The connections between waypoints are computed using the A* algorithm. As A* is a graph-based algorithm, the first step involves constructing a network. This is achieved by evenly distributing points on a slightly expanded mesh within the permissible flying area around the bridge, representing the network nodes. The choice of point density has a direct impact on the optimality of the computed route, but it also affects the network’s size and computational time. Edges are established between nodes if the connection between points does not intersect restricted airspace. Additionally, each camera position is connected to all directly accessible network nodes. In the subsequently generated network, the shortest path is computed between each pair of camera poses by the A* algorithm.
The connections between camera positions, determined through A*, form the basis for defining the VRP. Distances between camera positions are converted into flight times. The optimization problem is then solved using the open-source library OR-Tools, developed by Google AI [
24].
4. Conclusions
This paper explores the possibility of automating the UAV camera pose generation for bridges to generate high-resolution images necessary for digital damage inspection and 3D reconstruction to overcome time and labor-consuming manual inspection.

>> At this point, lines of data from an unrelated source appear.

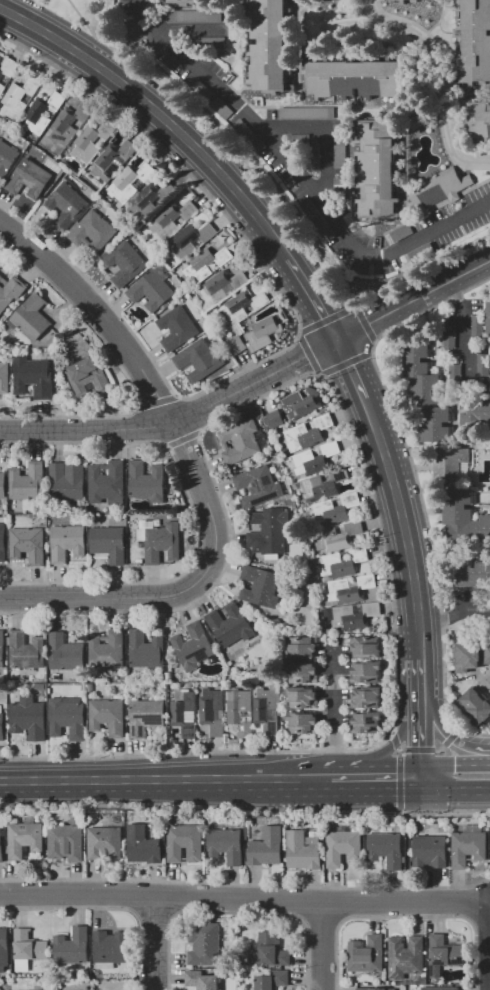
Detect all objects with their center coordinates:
building: (185, 2)
building: (194, 16)
road: (105, 20)
road: (181, 29)
building: (476, 41)
building: (268, 46)
building: (7, 73)
building: (353, 78)
road: (443, 79)
building: (19, 98)
building: (45, 113)
building: (307, 113)
building: (479, 116)
building: (70, 123)
building: (0, 127)
road: (323, 135)
building: (94, 138)
road: (221, 139)
building: (298, 139)
building: (340, 146)
road: (195, 148)
building: (9, 155)
building: (314, 158)
building: (113, 159)
building: (377, 172)
road: (299, 175)
building: (68, 176)
building: (29, 178)
building: (130, 182)
building: (340, 190)
building: (445, 190)
building: (150, 200)
building: (66, 204)
building: (173, 219)
building: (91, 229)
building: (190, 240)
building: (125, 263)
building: (207, 263)
building: (222, 286)
building: (151, 290)
building: (10, 291)
road: (415, 300)
building: (244, 305)
building: (488, 316)
building: (32, 317)
road: (297, 318)
road: (326, 318)
road: (464, 320)
road: (364, 323)
building: (478, 326)
building: (177, 328)
building: (265, 332)
building: (449, 337)
traffic signals: (341, 339)
building: (237, 345)
road: (307, 351)
building: (198, 360)
road: (346, 362)
building: (484, 365)
road: (354, 368)
road: (123, 371)
road: (141, 373)
building: (456, 374)
building: (35, 376)
building: (88, 376)
building: (4, 377)
road: (445, 384)
building: (426, 392)
road: (155, 400)
building: (302, 403)
building: (475, 410)
road: (187, 413)
building: (276, 418)
road: (179, 419)
road: (150, 424)
building: (308, 433)
road: (474, 441)
building: (240, 442)
road: (441, 446)
road: (471, 448)
road: (428, 457)
building: (316, 459)
building: (450, 464)
road: (425, 468)
building: (67, 481)
building: (106, 481)
building: (147, 481)
building: (27, 482)
road: (417, 483)
building: (2, 484)
building: (298, 485)
building: (258, 486)
road: (369, 487)
building: (319, 488)
building: (290, 496)
building: (304, 503)
building: (16, 505)
building: (336, 508)
building: (462, 517)
road: (196, 518)
road: (410, 524)
building: (269, 529)
building: (338, 536)
building: (68, 541)
building: (161, 541)
building: (3, 542)
building: (109, 543)
building: (28, 544)
building: (342, 563)
building: (473, 573)
building: (260, 586)
building: (349, 589)
building: (477, 595)
road: (110, 597)
building: (329, 613)
road: (456, 613)
building: (355, 615)
building: (230, 625)
building: (324, 631)
building: (193, 646)
building: (302, 647)
building: (366, 647)
building: (2, 649)
building: (107, 649)
building: (145, 649)
building: (28, 651)
building: (65, 652)
building: (488, 654)
building: (468, 656)
building: (303, 672)
building: (366, 672)
road: (424, 680)
building: (50, 685)
building: (41, 686)
building: (84, 686)
building: (91, 687)
building: (303, 697)
building: (365, 697)
building: (477, 705)
building: (267, 710)
building: (184, 711)
building: (213, 711)
building: (241, 711)
building: (28, 716)
building: (107, 716)
building: (146, 716)
road: (333, 716)
building: (67, 717)
building: (303, 722)
building: (366, 722)
building: (2, 726)
road: (451, 735)
road: (451, 736)
road: (425, 741)
road: (394, 742)
road: (393, 744)
road: (438, 748)
road: (416, 750)
road: (456, 765)
road: (166, 780)
road: (344, 780)
road: (391, 780)
road: (399, 780)
traffic signals: (427, 780)
road: (457, 790)
road: (244, 807)
building: (24, 838)
building: (67, 840)
building: (105, 842)
building: (185, 843)
building: (143, 845)
building: (226, 845)
building: (468, 845)
building: (267, 846)
building: (343, 846)
building: (385, 848)
building: (1, 849)
building: (303, 850)
building: (430, 850)
road: (406, 853)
road: (245, 883)
road: (132, 895)
road: (178, 896)
road: (244, 899)
road: (300, 902)
road: (339, 903)
road: (106, 908)
road: (154, 911)
road: (234, 912)
road: (405, 915)
road: (320, 920)
road: (154, 942)
building: (205, 944)
building: (29, 945)
building: (72, 946)
road: (488, 946)
building: (109, 947)
road: (322, 947)
building: (4, 948)
building: (269, 950)
building: (366, 954)
building: (443, 954)
building: (405, 956)
building: (202, 980)
building: (272, 980)
building: (440, 988)
building: (376, 989)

Camera poses are generated based on a voxelized mesh with the size of the voxels calculated from quality requirements and camera specifications with poses being checked for their safety distances to the bridge and the surroundings where disallowed camera poses are removed. The hereby unscanned areas were approached by a second algorithm with inadequately covered areas being grouped and new camera poses then being created and optimized in their position and orientation to the uncovered points. The process was iteratively repeated until complete coverage of the bridge was achieved.

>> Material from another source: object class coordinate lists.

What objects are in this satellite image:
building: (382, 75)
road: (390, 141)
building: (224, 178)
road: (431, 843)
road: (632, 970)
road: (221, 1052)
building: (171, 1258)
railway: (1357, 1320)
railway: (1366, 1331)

The methodology was applied to three different bridges with varying structural components to validate the general applicability of the developed approach. Almost complete coverage was achieved for all three bridges. The voxel-based approach offers a significant advantage, especially for large bridges, as the majority of the bridge can be covered computationally efficiently with camera poses still tailored well to the geometry of the bridge in each area. The placement of additional cameras in incompletely covered areas is computationally intensive, and therefore, sensible only as a complement to voxel-based placement. However, applying this algorithm significantly increases the coverage for all three bridges, achieving almost maximum coverage of inspectable points. Complete coverage is practically impossible, as each point must be captured from three different positions, which is not achievable for every point.
Overall, this paper, through the combination of a computationally efficient, voxel-based method and individual placement of additional cameras in uncovered areas, provides the opportunity to calculate optimal camera poses for high-resolution 3D reconstruction and damage detection, even for large bridges. The inclusion of the bridge environment elevates the study to a practically applicable level, especially since many bridges are located in densely vegetated surroundings.
A potential improvement for this approach in future work lies in the improvement of the first voxel-based camera pose placement. In this study, poses based on voxels were not further optimized. However, for curved bridges, discontinuities arise along the voxelized mesh, causing sub-optimal orientation of camera poses to the bridge. A post-adjustment may here be beneficial. If a BIM-model of the bridge is available, a combination of our approach with Wang et al. [
14] could be of interest, where, instead of the voxel-based approach, cameras are placed according to Wang et al., and for areas where camera poses were not placed due to safety distances, additional cameras could be generated using our second algorithm.